The WSJ believes that the service will launch in the “coming weeks,” which could mean end of March or next December for all we know. Earlier reports all suggested that it will be sooner rather than later, though. Plus, with Sundar Pichai confirming the service’s existence this week at MWC, you have to think that end of March or April seems likely. Google doesn’t typically start talking about projects until they are ready to show them to you.

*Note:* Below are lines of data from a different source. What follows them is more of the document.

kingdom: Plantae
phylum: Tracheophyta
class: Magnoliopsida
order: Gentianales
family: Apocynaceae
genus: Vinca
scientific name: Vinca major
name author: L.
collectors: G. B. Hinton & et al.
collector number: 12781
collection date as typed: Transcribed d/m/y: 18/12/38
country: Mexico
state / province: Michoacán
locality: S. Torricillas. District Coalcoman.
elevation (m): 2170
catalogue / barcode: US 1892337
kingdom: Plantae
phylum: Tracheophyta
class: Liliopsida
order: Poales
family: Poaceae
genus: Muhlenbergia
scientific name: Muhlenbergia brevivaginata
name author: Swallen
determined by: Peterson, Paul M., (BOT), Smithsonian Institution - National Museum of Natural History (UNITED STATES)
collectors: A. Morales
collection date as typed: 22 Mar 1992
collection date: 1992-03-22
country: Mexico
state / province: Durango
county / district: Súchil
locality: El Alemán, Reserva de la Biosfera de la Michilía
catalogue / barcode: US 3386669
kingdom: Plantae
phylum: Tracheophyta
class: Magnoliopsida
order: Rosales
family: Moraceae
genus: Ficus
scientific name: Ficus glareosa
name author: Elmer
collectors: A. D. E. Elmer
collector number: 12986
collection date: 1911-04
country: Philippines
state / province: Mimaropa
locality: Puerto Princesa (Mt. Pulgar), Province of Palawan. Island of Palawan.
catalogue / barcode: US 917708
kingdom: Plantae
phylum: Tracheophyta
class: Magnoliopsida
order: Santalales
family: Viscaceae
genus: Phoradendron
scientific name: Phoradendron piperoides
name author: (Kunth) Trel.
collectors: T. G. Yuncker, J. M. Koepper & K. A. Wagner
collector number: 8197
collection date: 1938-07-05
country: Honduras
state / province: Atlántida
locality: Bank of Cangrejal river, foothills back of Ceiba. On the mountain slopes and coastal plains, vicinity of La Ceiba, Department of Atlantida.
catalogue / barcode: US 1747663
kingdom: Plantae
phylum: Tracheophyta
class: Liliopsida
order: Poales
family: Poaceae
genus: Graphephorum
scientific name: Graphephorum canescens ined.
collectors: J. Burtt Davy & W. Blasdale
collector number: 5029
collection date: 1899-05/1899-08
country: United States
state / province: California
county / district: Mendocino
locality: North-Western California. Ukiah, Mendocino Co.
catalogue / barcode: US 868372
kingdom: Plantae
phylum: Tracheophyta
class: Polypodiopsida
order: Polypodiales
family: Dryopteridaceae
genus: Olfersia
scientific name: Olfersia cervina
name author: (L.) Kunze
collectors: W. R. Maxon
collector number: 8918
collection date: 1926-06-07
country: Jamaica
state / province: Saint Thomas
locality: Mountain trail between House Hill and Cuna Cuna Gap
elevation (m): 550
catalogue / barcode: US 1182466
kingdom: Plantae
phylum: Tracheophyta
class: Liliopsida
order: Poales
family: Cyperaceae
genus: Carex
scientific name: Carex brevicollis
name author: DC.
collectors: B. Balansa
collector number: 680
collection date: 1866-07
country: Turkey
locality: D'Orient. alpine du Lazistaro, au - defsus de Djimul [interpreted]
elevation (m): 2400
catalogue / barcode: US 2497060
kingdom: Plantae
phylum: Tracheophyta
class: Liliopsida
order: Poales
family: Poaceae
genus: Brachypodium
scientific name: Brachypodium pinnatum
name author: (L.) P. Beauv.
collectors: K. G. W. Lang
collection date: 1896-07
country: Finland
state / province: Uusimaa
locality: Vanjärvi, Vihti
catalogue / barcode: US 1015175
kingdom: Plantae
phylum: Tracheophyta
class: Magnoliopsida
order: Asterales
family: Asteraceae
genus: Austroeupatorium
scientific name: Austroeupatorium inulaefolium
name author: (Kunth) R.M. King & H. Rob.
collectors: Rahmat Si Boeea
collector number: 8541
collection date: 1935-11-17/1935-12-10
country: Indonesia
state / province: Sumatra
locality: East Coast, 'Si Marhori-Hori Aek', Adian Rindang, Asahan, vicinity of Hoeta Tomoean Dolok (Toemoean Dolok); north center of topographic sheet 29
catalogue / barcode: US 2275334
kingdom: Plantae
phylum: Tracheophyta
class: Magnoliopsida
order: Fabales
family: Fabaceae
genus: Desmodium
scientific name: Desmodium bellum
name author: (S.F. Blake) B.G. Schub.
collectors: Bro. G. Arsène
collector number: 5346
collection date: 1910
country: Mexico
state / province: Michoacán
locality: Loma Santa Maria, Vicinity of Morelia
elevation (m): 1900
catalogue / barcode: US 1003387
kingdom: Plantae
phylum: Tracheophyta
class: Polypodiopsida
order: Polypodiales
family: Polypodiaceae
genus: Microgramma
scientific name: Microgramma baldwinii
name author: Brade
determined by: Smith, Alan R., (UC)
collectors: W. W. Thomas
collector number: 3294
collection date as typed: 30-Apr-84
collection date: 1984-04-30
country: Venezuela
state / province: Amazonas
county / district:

This report doesn’t mention why there would be a limit to just the Nexus 6, but does mention Motorola’s (maker of the Nexus 6) early work with Republic Wireless. For those not familiar, Republic Wireless is a wireless provider who also uses a hybrid-like service that relies heavily on WiFi, but can fall back to Sprint’s towers if needed. Google’s service is thought to do something similar, though most think it will also incorporate T-Mobile’s network, along with Sprint’s and WiFi to constantly find you the best available signal.
Whatever the reason, I’m finding it harder to get really excited about Google’s wireless service. That’s not because I don’t think Google will do something great, it’s just that I doubt I’ll be able to sign-up for it. After listening to what Pichai said this week, you get the feeling that this service is going to be incredibly limited in reach. And if only the Nexus 6 works, then Google really is just using it to test either theories or devices or a technology that they would like to influence the industry with, rather than sign-up as many customers as possible.
Hopefully, we know more soon. But hey, if you own a Nexus 6 (hopefully not the AT&T model), you should be good.